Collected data
....
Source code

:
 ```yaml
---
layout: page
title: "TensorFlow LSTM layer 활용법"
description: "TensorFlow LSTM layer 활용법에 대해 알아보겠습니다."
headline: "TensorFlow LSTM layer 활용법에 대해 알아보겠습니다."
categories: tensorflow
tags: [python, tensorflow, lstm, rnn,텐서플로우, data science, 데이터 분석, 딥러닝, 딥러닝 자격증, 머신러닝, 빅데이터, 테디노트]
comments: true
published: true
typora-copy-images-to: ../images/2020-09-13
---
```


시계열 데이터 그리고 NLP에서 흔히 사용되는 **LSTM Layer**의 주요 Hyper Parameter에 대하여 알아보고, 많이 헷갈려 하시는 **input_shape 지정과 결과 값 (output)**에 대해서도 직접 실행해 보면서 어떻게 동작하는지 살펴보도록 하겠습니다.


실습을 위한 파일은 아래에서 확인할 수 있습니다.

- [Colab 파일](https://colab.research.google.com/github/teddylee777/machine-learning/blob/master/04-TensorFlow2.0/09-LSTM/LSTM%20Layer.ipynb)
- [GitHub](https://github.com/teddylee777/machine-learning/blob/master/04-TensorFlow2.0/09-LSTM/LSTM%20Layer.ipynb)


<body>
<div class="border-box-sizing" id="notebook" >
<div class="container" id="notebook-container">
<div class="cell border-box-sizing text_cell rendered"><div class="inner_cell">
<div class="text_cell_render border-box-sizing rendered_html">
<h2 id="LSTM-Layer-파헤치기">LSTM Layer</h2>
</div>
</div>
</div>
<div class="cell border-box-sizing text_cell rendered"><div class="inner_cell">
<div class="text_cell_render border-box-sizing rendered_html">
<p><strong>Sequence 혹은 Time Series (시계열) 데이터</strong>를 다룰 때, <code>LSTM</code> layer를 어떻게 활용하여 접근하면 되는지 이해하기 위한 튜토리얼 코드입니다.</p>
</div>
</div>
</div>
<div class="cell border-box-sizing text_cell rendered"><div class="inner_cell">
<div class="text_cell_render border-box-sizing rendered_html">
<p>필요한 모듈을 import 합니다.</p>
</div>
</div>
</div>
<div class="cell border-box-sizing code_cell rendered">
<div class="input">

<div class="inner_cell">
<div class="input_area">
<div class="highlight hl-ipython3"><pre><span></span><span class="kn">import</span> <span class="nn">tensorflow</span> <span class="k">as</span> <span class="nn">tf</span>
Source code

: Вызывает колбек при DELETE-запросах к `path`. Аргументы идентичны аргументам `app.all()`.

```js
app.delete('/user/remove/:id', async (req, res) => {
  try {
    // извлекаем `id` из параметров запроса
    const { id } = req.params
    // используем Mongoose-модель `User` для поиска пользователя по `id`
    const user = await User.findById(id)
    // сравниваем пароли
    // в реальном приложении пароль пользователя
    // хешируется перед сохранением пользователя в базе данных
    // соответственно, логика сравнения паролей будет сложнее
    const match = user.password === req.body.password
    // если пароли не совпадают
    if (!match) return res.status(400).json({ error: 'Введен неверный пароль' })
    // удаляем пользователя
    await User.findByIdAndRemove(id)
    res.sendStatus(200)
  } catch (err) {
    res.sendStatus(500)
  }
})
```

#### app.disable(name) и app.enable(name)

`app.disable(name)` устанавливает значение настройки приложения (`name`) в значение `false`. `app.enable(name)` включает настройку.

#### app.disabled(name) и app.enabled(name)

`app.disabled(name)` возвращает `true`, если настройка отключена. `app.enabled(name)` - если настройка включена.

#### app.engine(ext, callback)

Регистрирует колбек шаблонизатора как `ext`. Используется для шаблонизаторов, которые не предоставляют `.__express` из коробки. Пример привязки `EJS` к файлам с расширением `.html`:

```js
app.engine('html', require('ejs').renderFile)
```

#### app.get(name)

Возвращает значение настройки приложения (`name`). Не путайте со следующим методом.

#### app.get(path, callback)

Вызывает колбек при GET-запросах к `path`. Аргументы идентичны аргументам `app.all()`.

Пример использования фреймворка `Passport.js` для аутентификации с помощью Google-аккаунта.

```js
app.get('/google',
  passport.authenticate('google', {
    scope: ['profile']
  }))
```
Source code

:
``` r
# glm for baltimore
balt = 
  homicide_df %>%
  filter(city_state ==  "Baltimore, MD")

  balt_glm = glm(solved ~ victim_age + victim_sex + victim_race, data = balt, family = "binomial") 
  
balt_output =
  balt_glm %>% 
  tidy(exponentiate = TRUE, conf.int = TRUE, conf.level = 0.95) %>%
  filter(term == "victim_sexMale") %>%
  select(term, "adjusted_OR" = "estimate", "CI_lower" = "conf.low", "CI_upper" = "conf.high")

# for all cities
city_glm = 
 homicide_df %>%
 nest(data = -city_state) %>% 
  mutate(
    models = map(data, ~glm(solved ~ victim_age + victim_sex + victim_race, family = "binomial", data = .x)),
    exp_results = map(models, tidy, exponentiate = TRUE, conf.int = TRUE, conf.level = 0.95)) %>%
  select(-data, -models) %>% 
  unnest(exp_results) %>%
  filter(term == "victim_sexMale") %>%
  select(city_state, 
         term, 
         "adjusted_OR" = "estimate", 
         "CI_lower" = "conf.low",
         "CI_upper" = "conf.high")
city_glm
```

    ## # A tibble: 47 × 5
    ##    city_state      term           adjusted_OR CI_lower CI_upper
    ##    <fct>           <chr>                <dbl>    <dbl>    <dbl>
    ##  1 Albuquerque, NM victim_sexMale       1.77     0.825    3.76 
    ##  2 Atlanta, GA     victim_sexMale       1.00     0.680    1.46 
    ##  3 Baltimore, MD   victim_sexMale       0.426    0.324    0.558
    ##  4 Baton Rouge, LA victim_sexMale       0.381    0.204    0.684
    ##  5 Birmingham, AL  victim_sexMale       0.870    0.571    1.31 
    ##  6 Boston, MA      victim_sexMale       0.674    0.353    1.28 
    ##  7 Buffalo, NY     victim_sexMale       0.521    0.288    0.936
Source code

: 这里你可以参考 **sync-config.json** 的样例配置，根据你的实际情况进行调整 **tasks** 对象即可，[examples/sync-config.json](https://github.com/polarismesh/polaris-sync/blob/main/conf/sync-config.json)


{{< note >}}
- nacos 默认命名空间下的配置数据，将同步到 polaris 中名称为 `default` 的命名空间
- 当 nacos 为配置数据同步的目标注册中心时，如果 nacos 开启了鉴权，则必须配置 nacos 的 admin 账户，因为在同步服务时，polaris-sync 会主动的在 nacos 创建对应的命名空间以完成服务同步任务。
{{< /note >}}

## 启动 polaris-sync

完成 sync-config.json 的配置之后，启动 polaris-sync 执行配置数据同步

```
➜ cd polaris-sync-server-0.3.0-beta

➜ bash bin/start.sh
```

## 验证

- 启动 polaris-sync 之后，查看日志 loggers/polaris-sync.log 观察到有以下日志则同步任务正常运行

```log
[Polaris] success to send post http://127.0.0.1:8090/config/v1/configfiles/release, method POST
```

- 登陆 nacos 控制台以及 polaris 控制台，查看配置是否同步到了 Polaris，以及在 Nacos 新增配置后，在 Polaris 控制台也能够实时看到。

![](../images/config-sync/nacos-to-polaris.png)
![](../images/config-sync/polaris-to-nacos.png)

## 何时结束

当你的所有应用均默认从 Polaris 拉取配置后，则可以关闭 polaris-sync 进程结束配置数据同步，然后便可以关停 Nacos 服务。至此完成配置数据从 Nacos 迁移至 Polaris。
....
» Exercise requirements
Copy out every line of the data where the word "запросах" occurs.

» Answer box
: Вызывает колбек при DELETE-запросах к `path`. Аргументы идентичны аргументам `app.all()`.
Вызывает колбек при GET-запросах к `path`. Аргументы идентичны аргументам `app.all()`.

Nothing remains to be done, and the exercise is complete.